Herhangi bir toplumun ekolojik ayak izi, o toplumun sahip olduğu biyolojik kapasitenin üzerinde ise, bu durum “Ekolojik Açık” olarak adlandırılıyor. Yapılan bir çalışma, dünyadaki herkesin Türkiye’nin mevcut tüketim alışkanlıkları ile yaşadığı varsayıldığında insanlık için 1.5 gezegene ihtiyaç olduğunu ortaya koyuyor.


Değerli üyelerimiz,
Sürekli artan insan nüfusu, kaynak talebi ve ekonomilere karşın, dünyamızın büyüklüğü ve kaynak miktarı malesef değişmiyor. İnsanlık olarak, her yıl dünyanın bize sunduğu ve bir yıl içinde tüketmemiz gereken doğal kaynaklardan çok daha fazlasını tüketiyoruz.

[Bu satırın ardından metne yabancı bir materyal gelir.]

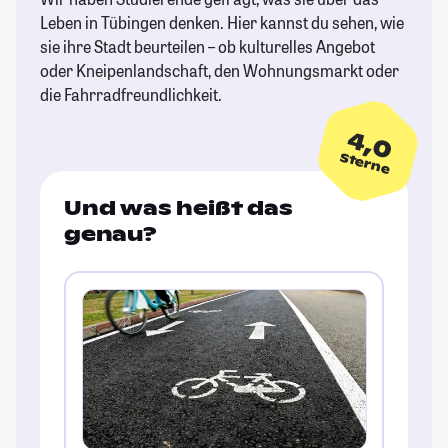
Leben in Tübingen denken. Hier kannst du sehen, wie
sie ihre Stadt beurteilen – ob kulturelles Angebot
oder Kneipenlandschaft, den Wohnungsmarkt oder
die Fahrradfreundlichkeit.
4,0
Sterne
Und was heißt das
genau?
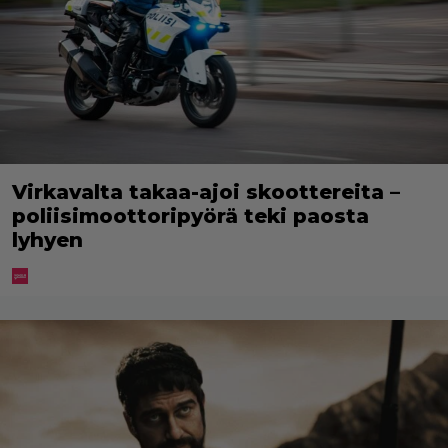
Virkavalta takaa-ajoi skoottereita –
poliisimoottoripyörä teki paosta
lyhyen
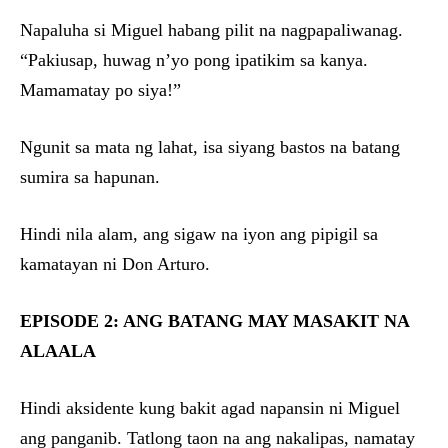
Napaluha si Miguel habang pilit na nagpapaliwanag.
“Pakiusap, huwag n’yo pong ipatikim sa kanya.
Mamamatay po siya!”
Ngunit sa mata ng lahat, isa siyang bastos na batang
sumira sa hapunan.
Hindi nila alam, ang sigaw na iyon ang pipigil sa
kamatayan ni Don Arturo.
EPISODE 2: ANG BATANG MAY MASAKIT NA
ALAALA
Hindi aksidente kung bakit agad napansin ni Miguel
ang panganib. Tatlong taon na ang nakalipas, namatay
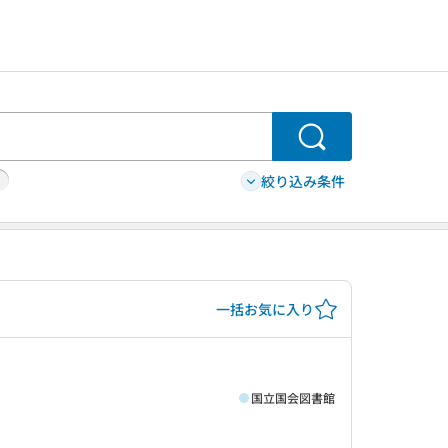
検索
絞り込み条件
一括お気に入り
国立国会図書館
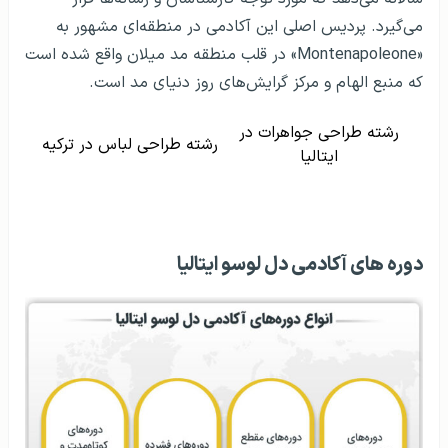
می‌گیرد. پردیس اصلی این آکادمی در منطقه‌ای مشهور به
«Montenapoleone» در قلب منطقه مد میلان واقع شده است
که منبع الهام و مرکز گرایش‌های روز دنیای مد است.
رشته طراحی جواهرات در
رشته طراحی لباس در ترکیه
ایتالیا
دوره های آکادمی دل لوسو ایتالیا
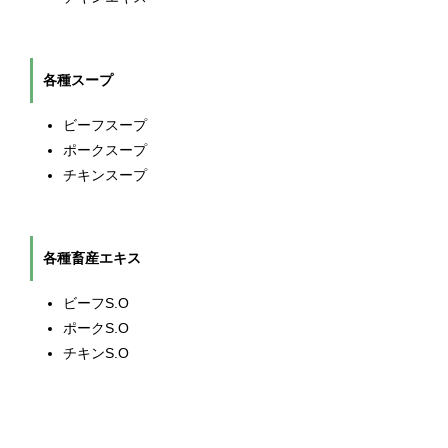
各種スープ
ビーフスープ
ポークスープ
チキンスープ
各種畜産エキス
ビーフS.O
ポークS.O
チキンS.O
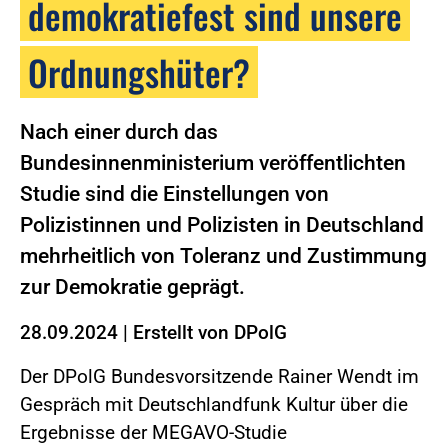
demokratiefest sind unsere
Ordnungshüter?
Nach einer durch das
Bundesinnenministerium veröffentlichten
Studie sind die Einstellungen von
Polizistinnen und Polizisten in Deutschland
mehrheitlich von Toleranz und Zustimmung
zur Demokratie geprägt.
28.09.2024
|
Erstellt von
DPolG
Der DPolG Bundesvorsitzende Rainer Wendt im
Gespräch mit Deutschlandfunk Kultur über die
Ergebnisse der MEGAVO-Studie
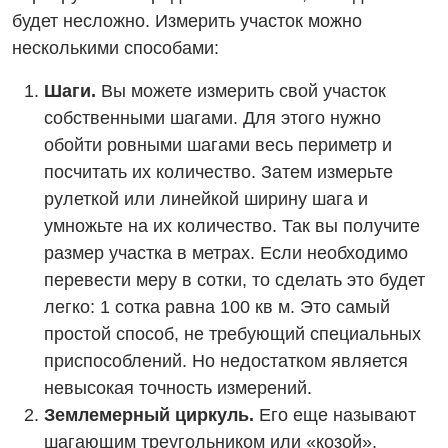
будет несложно. Измерить участок можно
несколькими способами:
Шаги.
Вы можете измерить свой участок
собственными шагами. Для этого нужно
обойти ровными шагами весь периметр и
посчитать их количество. Затем измерьте
рулеткой или линейкой ширину шага и
умножьте на их количество. Так вы получите
размер участка в метрах. Если необходимо
перевести меру в сотки, то сделать это будет
легко: 1 сотка равна 100 кв м. Это самый
простой способ, не требующий специальных
приспособлений. Но недостатком является
невысокая точность измерений.
Землемерный циркуль.
Его еще называют
шагающим треугольником или «козой».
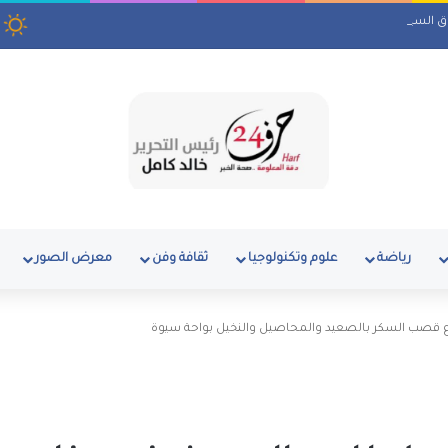
اق السيستم الرقمي للهيئة
رياضة
علوم وتكنولوجيا
ثقافة وفن
معرض الصور
ارع قصب السكر بالصعيد والمحاصيل والنخيل بواحة سيوة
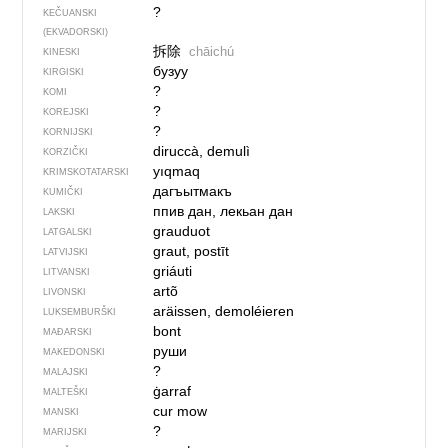
?
KEČUANSKI
(EKVADORSKI)
拆除
chāichú
KINESKI
бузуу
KIRGISKI
?
KOMI
?
KOREJSKI
?
KORNIJSKI
diruccà, demulì
KORZIČKI
yıqmaq
KRIMSKOTATARSKI
дагъытмакъ
KUMIČKI
ппив дан, лекьан дан
LAKSKI
grauduot
LATGALSKI
graut, postīt
LATVIJSKI
griáuti
LITVANSKI
artõ
LIVONSKI
aräissen, demoléieren
LUKSEMBURŠKI
bont
MAĐARSKI
руши
MAKEDONSKI
?
MALAJSKI
ġarraf
MALTEŠKI
cur mow
MANSKI
?
MARIJSKI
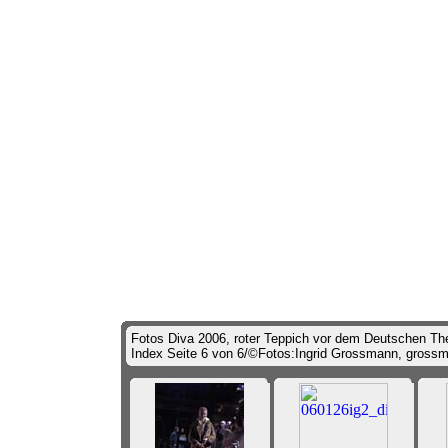
Fotos Diva 2006, roter Teppich vor dem Deutschen The
Index Seite 6 von 6/©Fotos:Ingrid Grossmann, gross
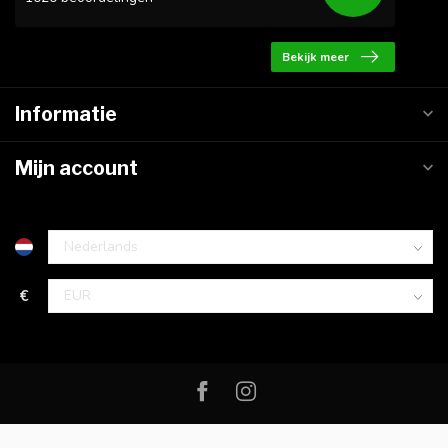
Bekijk meer
Informatie
Mijn account
€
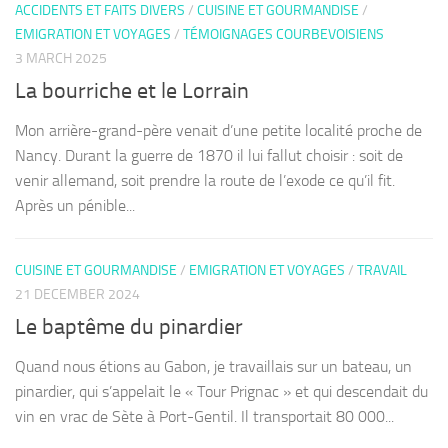
ACCIDENTS ET FAITS DIVERS
/
CUISINE ET GOURMANDISE
/
EMIGRATION ET VOYAGES
/
TÉMOIGNAGES COURBEVOISIENS
3 MARCH 2025
La bourriche et le Lorrain
Mon arrière-grand-père venait d’une petite localité proche de
Nancy. Durant la guerre de 1870 il lui fallut choisir : soit de
venir allemand, soit prendre la route de l’exode ce qu’il fit.
Après un pénible...
CUISINE ET GOURMANDISE
/
EMIGRATION ET VOYAGES
/
TRAVAIL
21 DECEMBER 2024
Le baptême du pinardier
Quand nous étions au Gabon, je travaillais sur un bateau, un
pinardier, qui s’appelait le « Tour Prignac » et qui descendait du
vin en vrac de Sète à Port-Gentil. Il transportait 80 000...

Gelecek kuşakların varlığını tehlikeye atmadan, doğal çevreyi merkeze alan kaynak yönetimi yaparak ve atığı sistemden olabildiğince çıkarmamaya çalışarak döngüsel ekonomi prensipleri doğrultusunda ekonomik büyümenin sağlanması çok kritik bir konu. 
AB bu bilinçle, döngüsel ekonominin de alt başlık olarak yer aldığı, Yeşil Mutabakat’ı yol haritası olarak benimseyip hayata geçirmeye başladı. Avrupa Komisyonu 14 Temmuz’da, 2050 yılında iklim nötr kıta olma yolunda FitFor55 başlığıyla kapsamlı bir dizi öneri paketi sunarak somut bir adım attı. Yasalaşma sürecinin iki yılı alacağı ön görülen bu paket iklim krizinin nesiller arası ve uluslararası dayanışma ile çözülebileceğine vurgu yapmakta. AB’de yaşanan bu değişim rüzgarı elbette hem tüm dünyanın hem de ülkemizin gündemini de gerek finansal kaynaklar gerekse yasal düzenlemeler açısından etkilemekte. İklim yalnızca AB Yeşil Mutabakatı ile değil küresel anlamda da politika gündeminde önem arz ediyor. Bu kapsamda Türkiye’de Kasım 2020’de ‘’AB Yeşil Mutabakat Eylem Planı’’ın yayınlanmasının yanı sıra geçtiğimiz günlerde Cumhurbaşkanımız tarafından yayınlanan genelgede ‘’Yeşil Mutabakat Çalışma Grubu’’nun kurulduğunun müjdesini aldık. 


Değerli SKD Türkiye üyeleri,
Sahip olduğumuz tek evimiz Dünya’nın geleceğini güvence altına alabilmek için, günümüzde karşı karşıya kaldığımız en büyük tehdit olan iklim krizi ile kararlılıkla mücadele etmeliyiz. Son bir yılda maalesef gerek dünyada gerekse ülkemizde çok üzüldüğümüz birçok doğal felaketler yaşadık. Temmuz ayı boyunca gündemimizde Doğu Karadeniz bölgesinde yaşanan sel felaketleri yer aldı. Yaşanan tüm bu çevre olayları, tehlikenin git gide ne kadar büyüdüğünün göstergesi.
Paris İklim Anlaşması’nda öngörüldüğü gibi 2050 yılına kadar karbon nötr olmayı başaramazsak, riskleri fırsata çevirmek için şansımız yok denecek kadar az olacak.
Tüm dünya için iklim değişimine yönelik sorunların üstesinden gelmek için bağlayıcı kararlar almak ve yaptırımları devreye sokmak oldukça önemli bir hale geldi. Bu, ancak küresel olarak hep beraber harekete geçersek üstesinden gelebileceğimiz bir süreç.
Özetle, artık sosyal ve çevresel koşulları göz ardı ederek büyüme hedeflenemez. Gezegenimizin sınırları dahilinde refah içinde yaşayabilmemiz için tüm kurumların iş birliği içerisinde harekete geçmeleri gerekiyor. Bunun için ortak bir vizyona ve sistem değişikliğine ihtiyacımız var. Türkiye’nin bu yolda güçlü adımlar atacağına inancım tam.
SKD Türkiye olarak, siz değerli üyelerimizle birlikte, şimdiye kadar olduğu gibi bundan sonra da üstümüze düşeni yapmaya ve bu konuda tüm kaynaklarımızı sunarak iş dünyasına liderlik etmeye hazırız.